### GIVEN INSTRUCTION
Copy word for word the passage of the pozzolanic activity text from "Physical surface adsorption" up to and including "in the process.".

= Pozzolanic activity =

Measure of chemical reaction in cement

Pozzolanic activity is a measure of the reaction rate between a pozzolan and Ca^{2+} or calcium hydroxide (Ca(OH)_{2}) in the presence of water. The rate of the pozzolanic reaction is dependent on the intrinsic characteristics of the pozzolan such as the specific surface area, the chemical composition, and the active phase content.

Physical surface adsorption is not considered as being part of the pozzolanic activity, because no irreversible molecular bonds are formed in the process.

==Reaction==
The pozzolanic reaction is the chemical reaction that occurs in Portland cement upon the addition of pozzolans. It is the main reaction involved in the Roman concrete invented in Ancient Rome and used to build, for example, the Pantheon. The pozzolanic reaction converts a silica-rich precursor with no cementing properties, to a calcium silicate, with good cementing properties.

In chemical terms, the pozzolanic reaction occurs between calcium hydroxide, also known as portlandite (Ca(OH)_{2}), and silicic acid (written as H_{4}SiO_{4}, or Si(OH)_{4}, in the geochemical notation):

Ca(OH)_{2} + H_{4}SiO_{4} → CaH_{2}SiO_{4}·2 H_{2}O

or summarized in abbreviated cement chemist notation:

CH + SH → C-S-H

The pozzolanic reaction can also be written in an ancient industrial silicate notations as:

Ca(OH)_{2} + H_{2}SiO_{3} → CaSiO_{3}·2 H_{2}O

or even directly:
Ca(OH)_{2} + SiO_{2} → CaSiO_{3}·H_{2}O

Both notations still coexist in the literature, depending on the research field considered. However, the more recent geochemical notation in which the silicon atom is tetracoordinated by four hydroxyl groups (Si(OH)_{4}, also commonly noted H_{4}SiO_{4}) is more correct than the ancient industrial silicate notation, in which silicic acid (H_{2}SiO_{3}) was represented in the same way as carbonic acid (H_{2}CO_{3}) whose geometrical configuration is trigonal planar. When only considering mass balance, they are equivalent, and both are used.

The product CaH_{2}SiO_{4}·2 H_{2}O is a calcium silicate hydrate, also abbreviated as C-S-H in cement chemist notation; the hyphenation denotes the variable stoichiometry. The atomic (or molar) ratio Ca/Si, CaO/SiO_{2}, or C/S, and the number of water molecules can vary, and the aforementioned stoichiometry may differ.

### RECORDED DATA

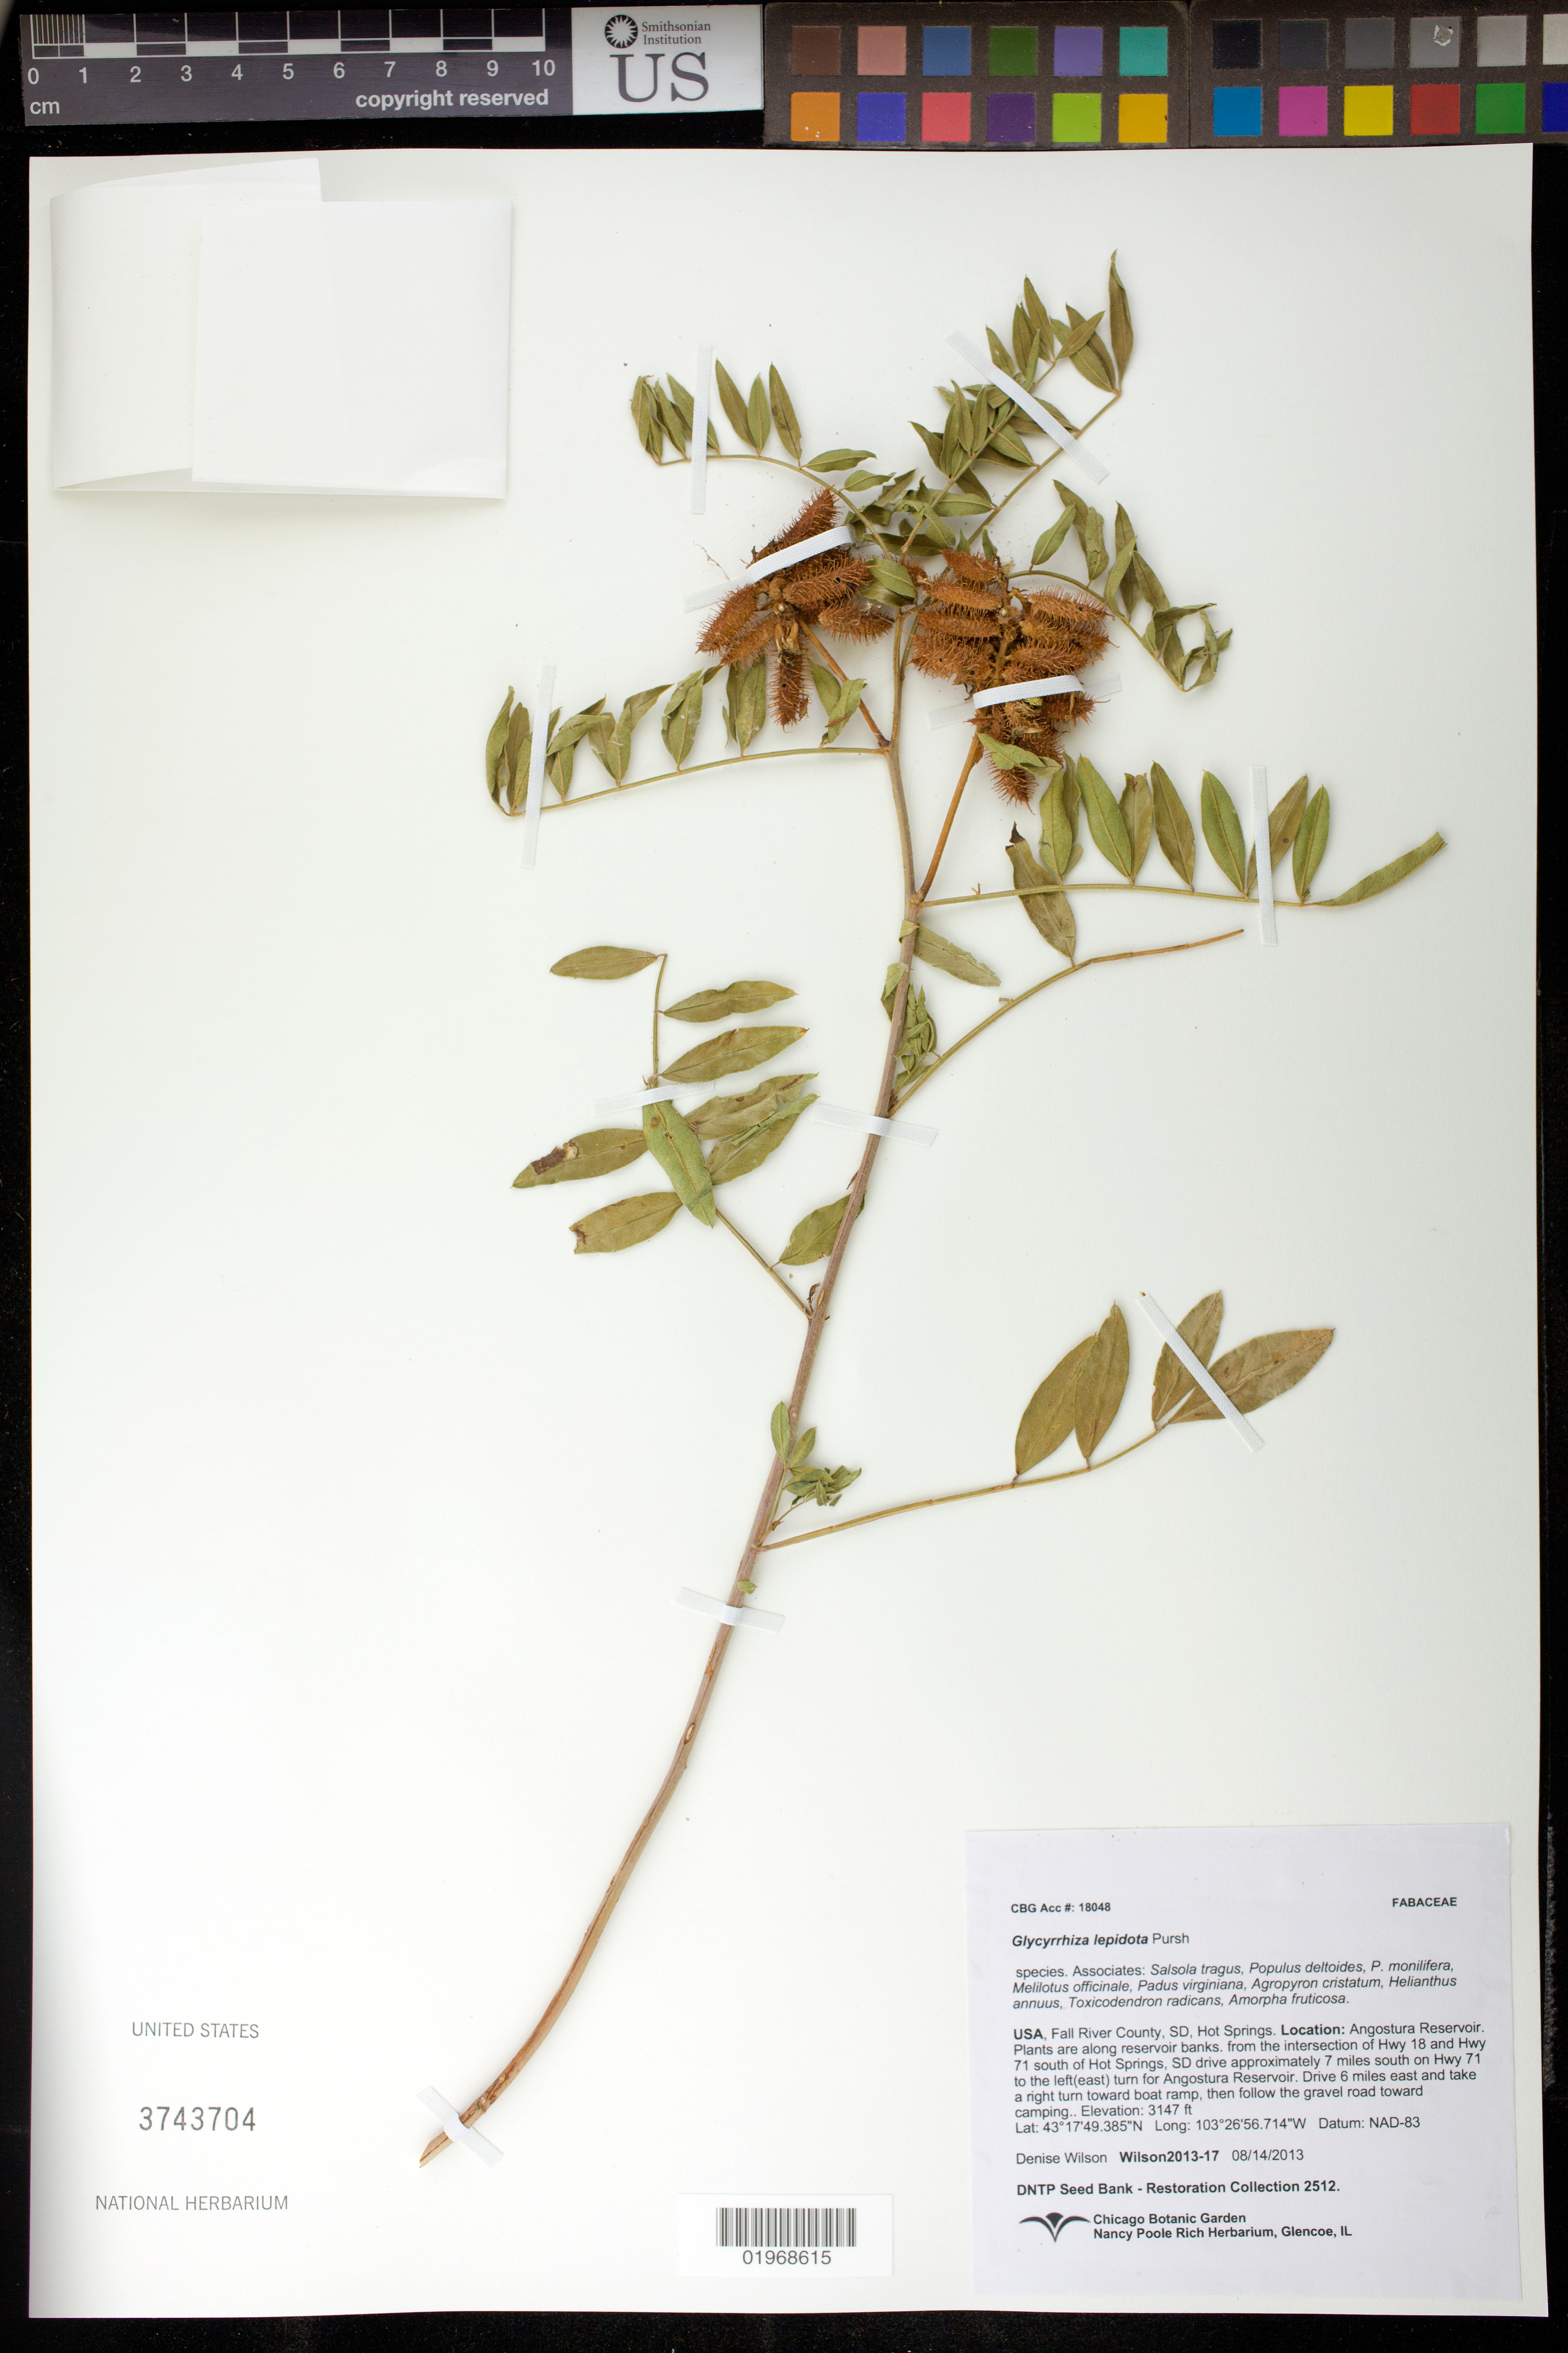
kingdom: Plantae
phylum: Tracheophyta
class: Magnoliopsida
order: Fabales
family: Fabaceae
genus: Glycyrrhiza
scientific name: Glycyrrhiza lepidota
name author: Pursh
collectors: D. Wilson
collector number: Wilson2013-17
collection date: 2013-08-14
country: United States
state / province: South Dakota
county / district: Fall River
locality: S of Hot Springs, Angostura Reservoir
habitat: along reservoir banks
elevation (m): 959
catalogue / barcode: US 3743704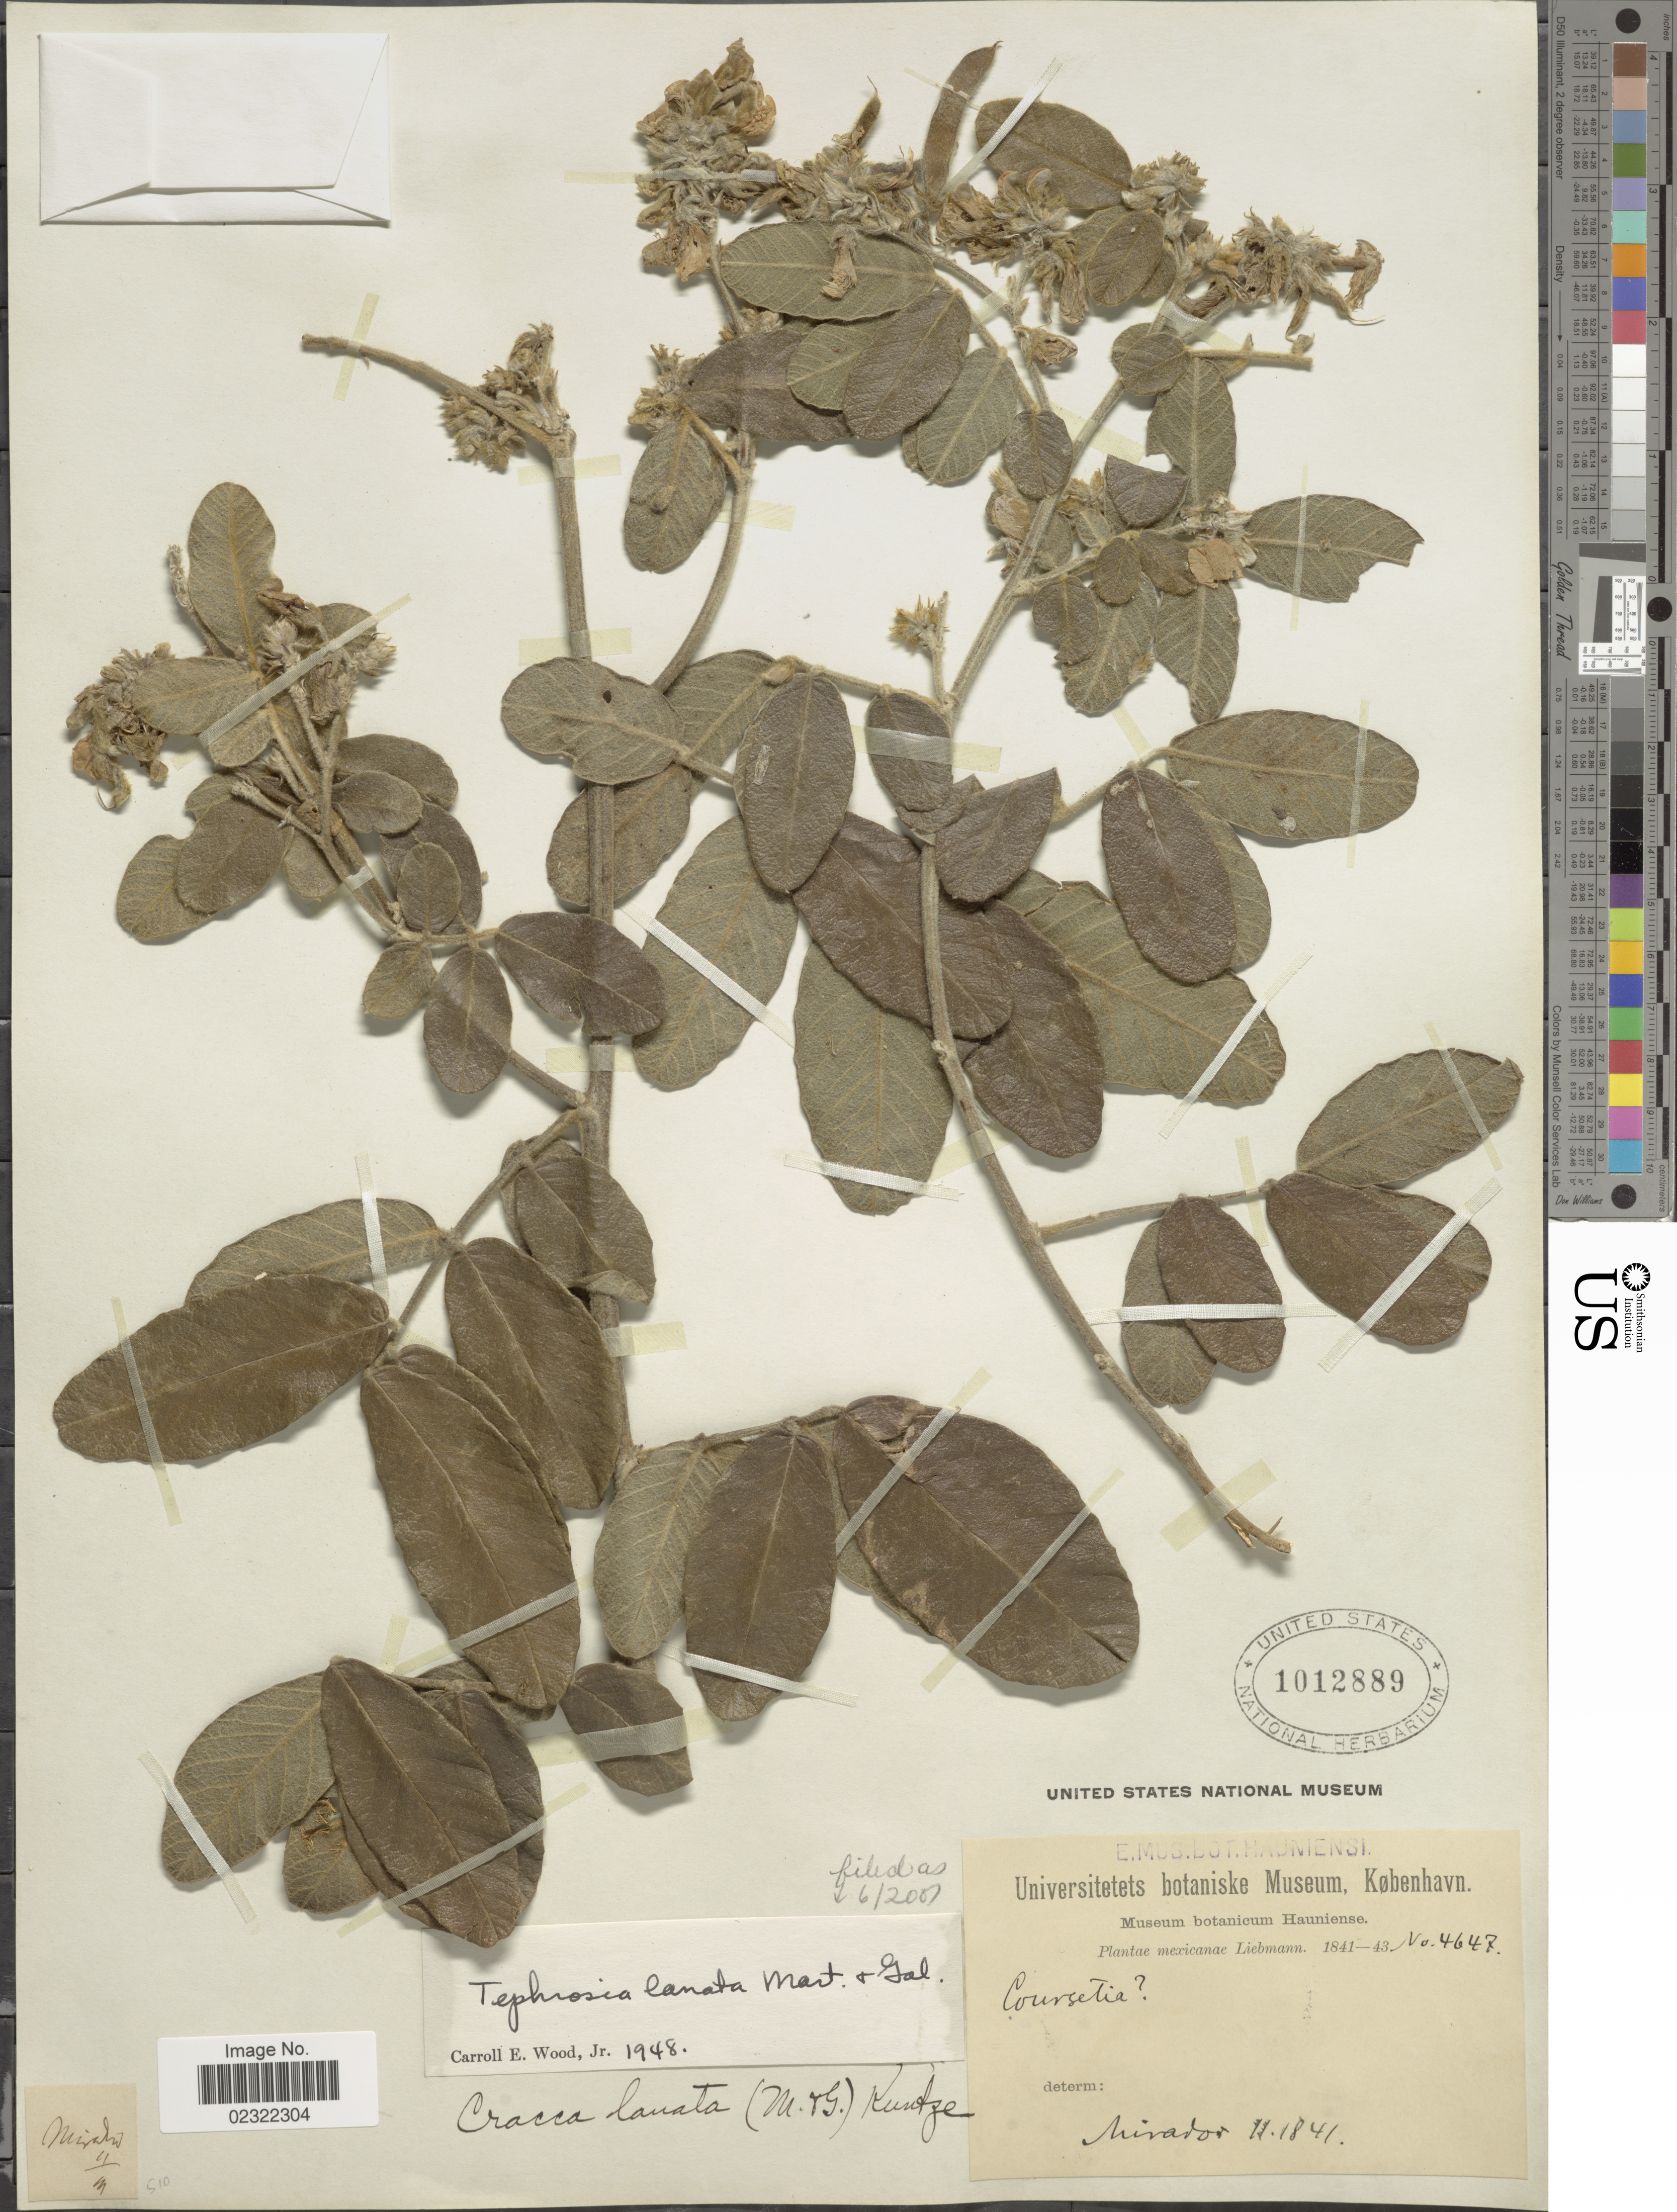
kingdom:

### ANSWER TO THIS EXERCISE
Physical surface adsorption is not considered as being part of the pozzolanic activity, because no irreversible molecular bonds are formed in the process.